● AIM OF THE TASK: Copy every line of the following data that includes the string "name".

- - - -

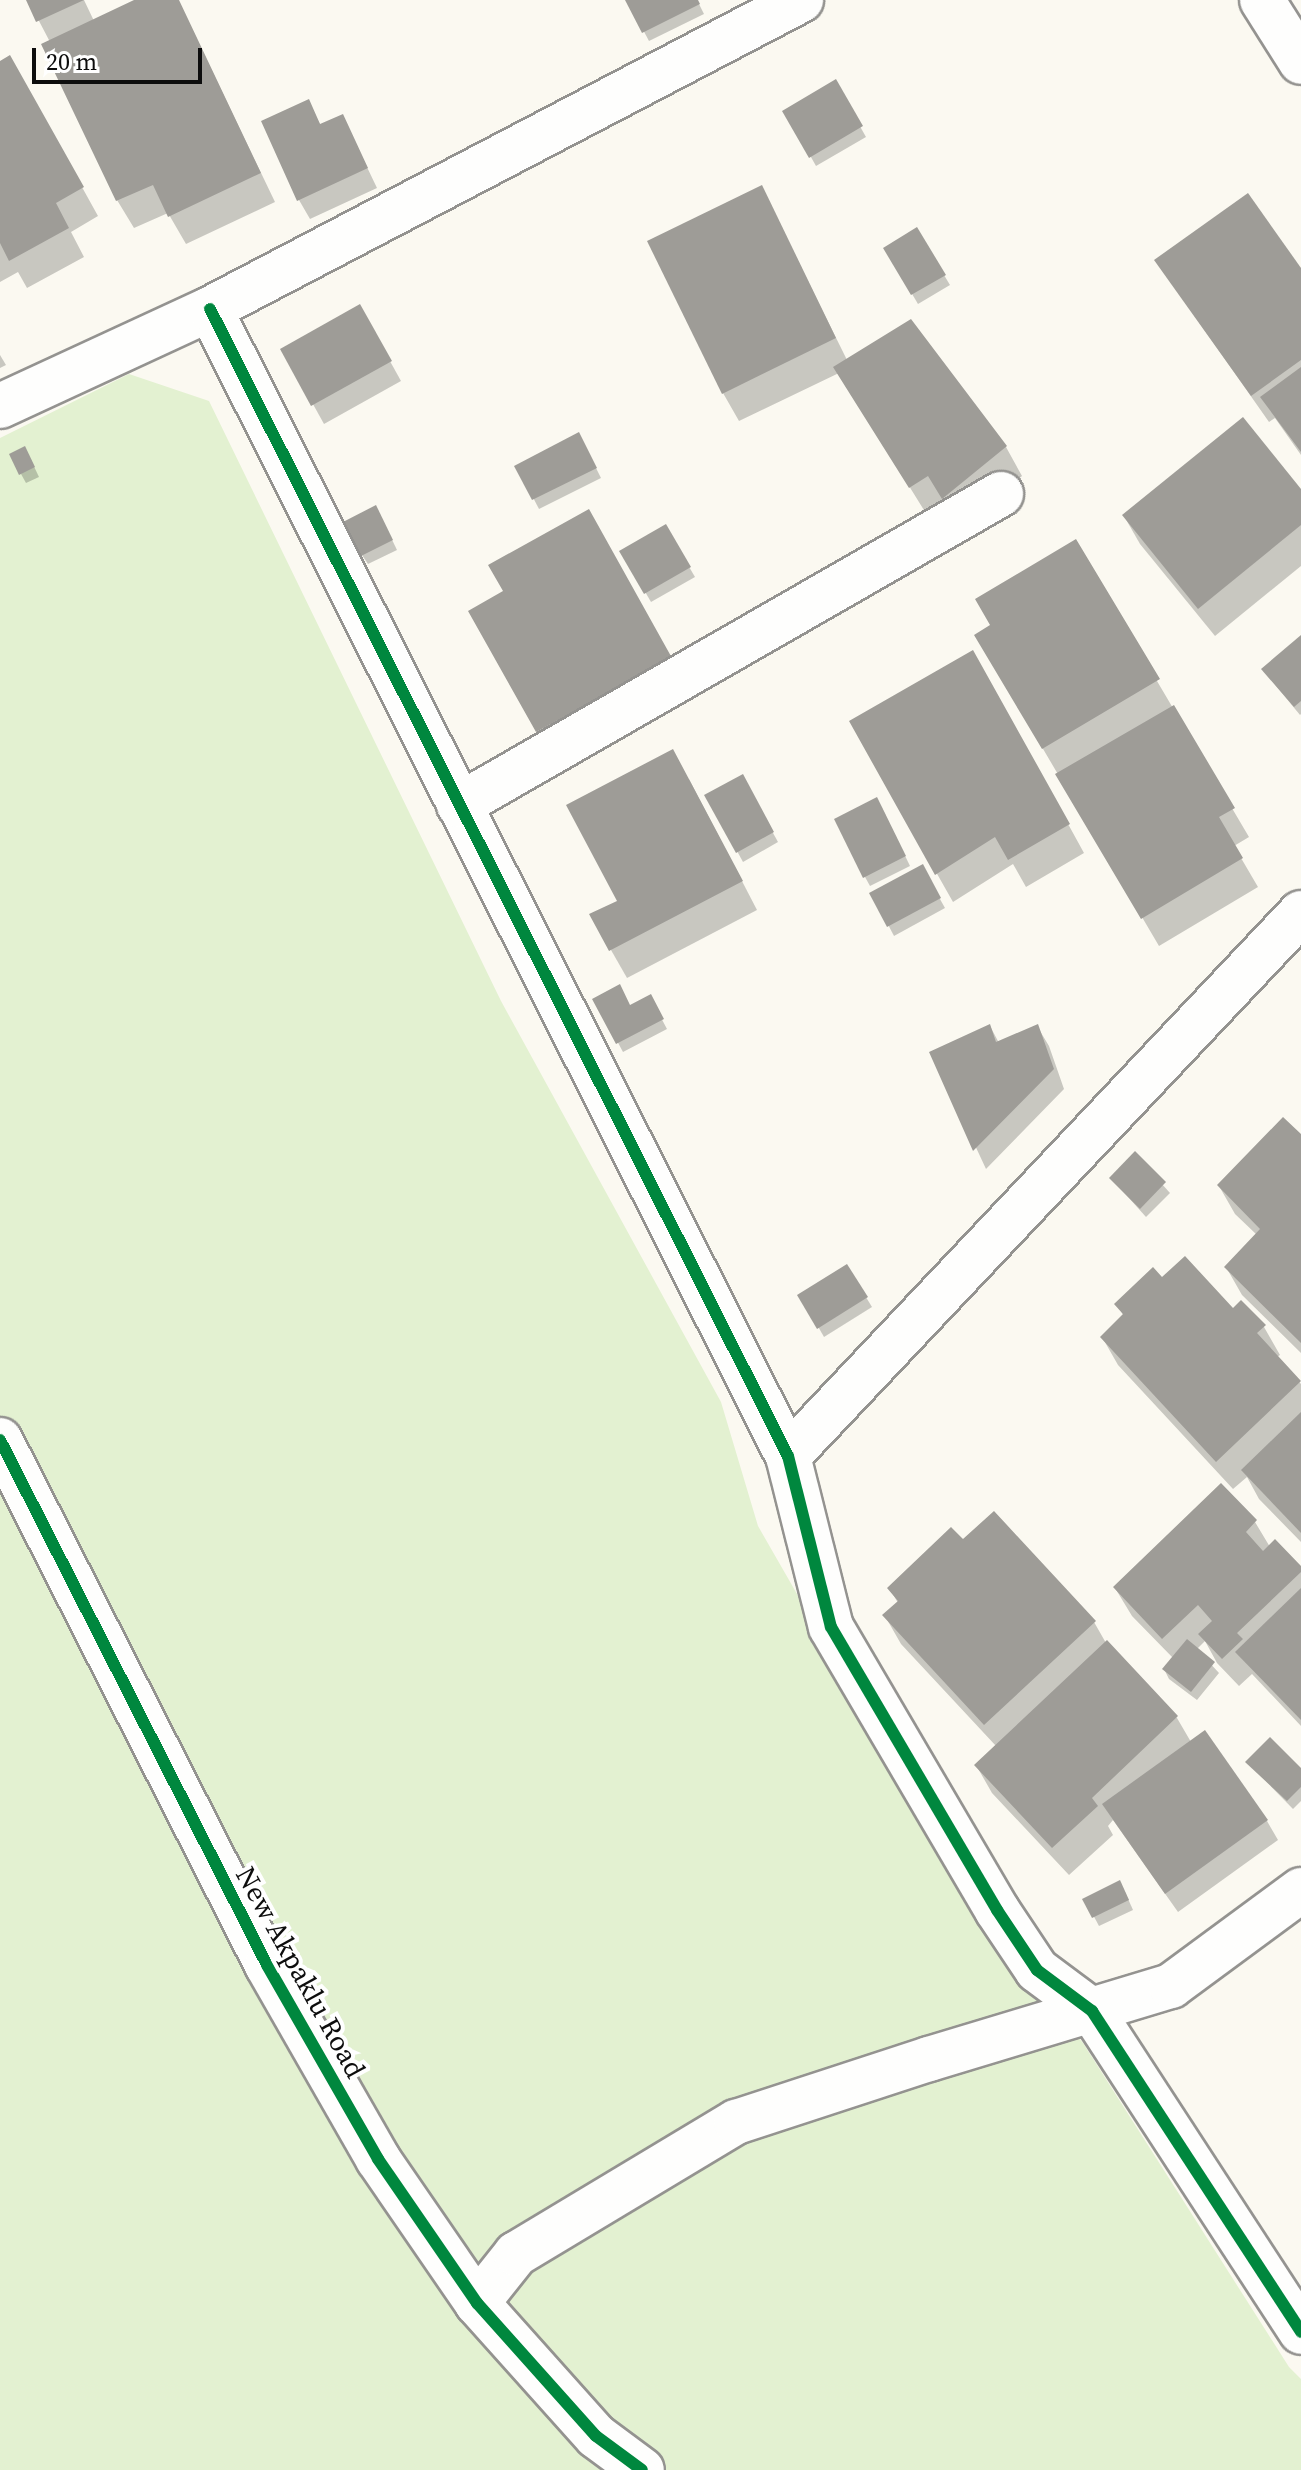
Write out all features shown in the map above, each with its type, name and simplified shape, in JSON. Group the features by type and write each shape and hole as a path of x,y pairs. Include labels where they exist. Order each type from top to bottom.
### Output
{"street":[{"path":"0,406 210,309 801,0"},
{"path":"1262,0 1301,62"},
{"path":"210,309 788,1456 831,1627 905,1758 1029,1958 1037,1970 1092,2011 1301,2332"},
{"path":"459,805 1001,494"},
{"path":"788,1456 1301,913"},
{"name":"New Akpaklu Road","path":"0,1440 267,1965 378,2159 477,2303 596,2436 642,2470"},
{"path":"477,2303 516,2254 736,2122 929,2059 1171,1986 1301,1890"}],"green space":[{"path":"129,374 209,401 501,1001 721,1402 758,1526 994,1937 1083,2043 1289,2367 1301,2379 1301,2470 0,2470 0,438"}],"building":[{"path":"26,0 84,0 36,22"},
{"path":"134,0 179,0 261,173 168,217 153,185 116,201 41,44"},
{"path":"625,0 698,0 700,4 642,33"},
{"path":"10,55 84,187 56,203 69,228 9,261 0,243 0,61"},
{"path":"836,79 863,126 809,158 782,111"},
{"path":"309,99 320,124 343,114 368,168 297,201 261,121"},
{"path":"762,185 836,338 722,394 647,241"},
{"path":"1248,193 1301,268 1301,360 1251,396 1154,260"},
{"path":"917,227 946,275 911,295 883,248"},
{"path":"360,304 392,361 311,406 280,349"},
{"path":"911,319 1007,446 942,499 928,476 909,488 833,367"},
{"path":"1301,367 1301,452 1260,397"},
{"path":"1243,417 1301,489 1301,525 1198,609 1122,515"},
{"path":"579,432 597,468 532,500 514,466"},
{"path":"25,446 35,467 19,475 9,454"},
{"path":"376,505 393,540 361,556 343,522"},
{"path":"589,509 672,658 536,732 468,611 503,591 488,565"},
{"path":"666,524 691,567 644,594 619,551"},
{"path":"1076,539 1160,679 1042,749 974,635 990,625 975,599"},
{"path":"1301,635 1301,701 1294,707 1261,669"},
{"path":"973,650 1070,824 1008,860 995,837 935,875 849,721"},
{"path":"1174,705 1235,808 1219,817 1243,858 1141,919 1055,774"},
{"path":"673,749 743,881 609,951 589,914 617,901 566,805"},
{"path":"743,774 774,832 736,853 704,795"},
{"path":"877,797 906,856 863,878 834,819"},
{"path":"923,864 941,898 887,927 869,893"},
{"path":"620,984 630,1005 651,994 664,1019 616,1044 592,999"},
{"path":"990,1024 996,1042 1038,1024 1054,1069 973,1151 929,1052"},
{"path":"1283,1117 1301,1134 1301,1343 1224,1267 1260,1229 1217,1185"},
{"path":"1135,1151 1166,1182 1140,1209 1109,1178"},
{"path":"1185,1256 1233,1308 1241,1300 1266,1325 1257,1333 1301,1381 1216,1462 1100,1337 1123,1314 1114,1304 1153,1267 1162,1277"},
{"path":"847,1264 868,1297 817,1329 797,1295"},
{"path":"1301,1412 1301,1533 1241,1470"},
{"path":"1221,1483 1257,1520 1246,1532 1263,1551 1275,1539 1301,1566 1301,1572 1237,1633 1243,1639 1222,1659 1198,1634 1212,1621 1198,1605 1162,1639 1113,1587"},
{"path":"994,1511 1096,1621 984,1725 882,1615 898,1601 887,1588 951,1527 963,1539"},
{"path":"1301,1588 1301,1720 1235,1652"},
{"path":"1187,1639 1215,1662 1191,1692 1162,1669"},
{"path":"1107,1640 1178,1716 1092,1798 1098,1806 1052,1848 974,1765"},
{"path":"1205,1730 1268,1820 1165,1894 1102,1804"},
{"path":"1270,1737 1301,1768 1301,1787 1287,1801 1245,1762"},
{"path":"1120,1880 1129,1900 1092,1918 1082,1899"}],"cycle path":[{"path":"210,309 788,1456 831,1627 997,1910 1037,1970 1092,2011 1301,2332"},
{"path":"0,1440 267,1965 378,2159 477,2303 596,2436 642,2470"}]}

- - - -

● ANSWER BOX:
Write out all features shown in the map above, each with its type, name and simplified shape, in JSON. Group the features by type and write each shape and hole as a path of x,y pairs. Include labels where they exist. Order each type from top to bottom.
{"name":"New Akpaklu Road","path":"0,1440 267,1965 378,2159 477,2303 596,2436 642,2470"},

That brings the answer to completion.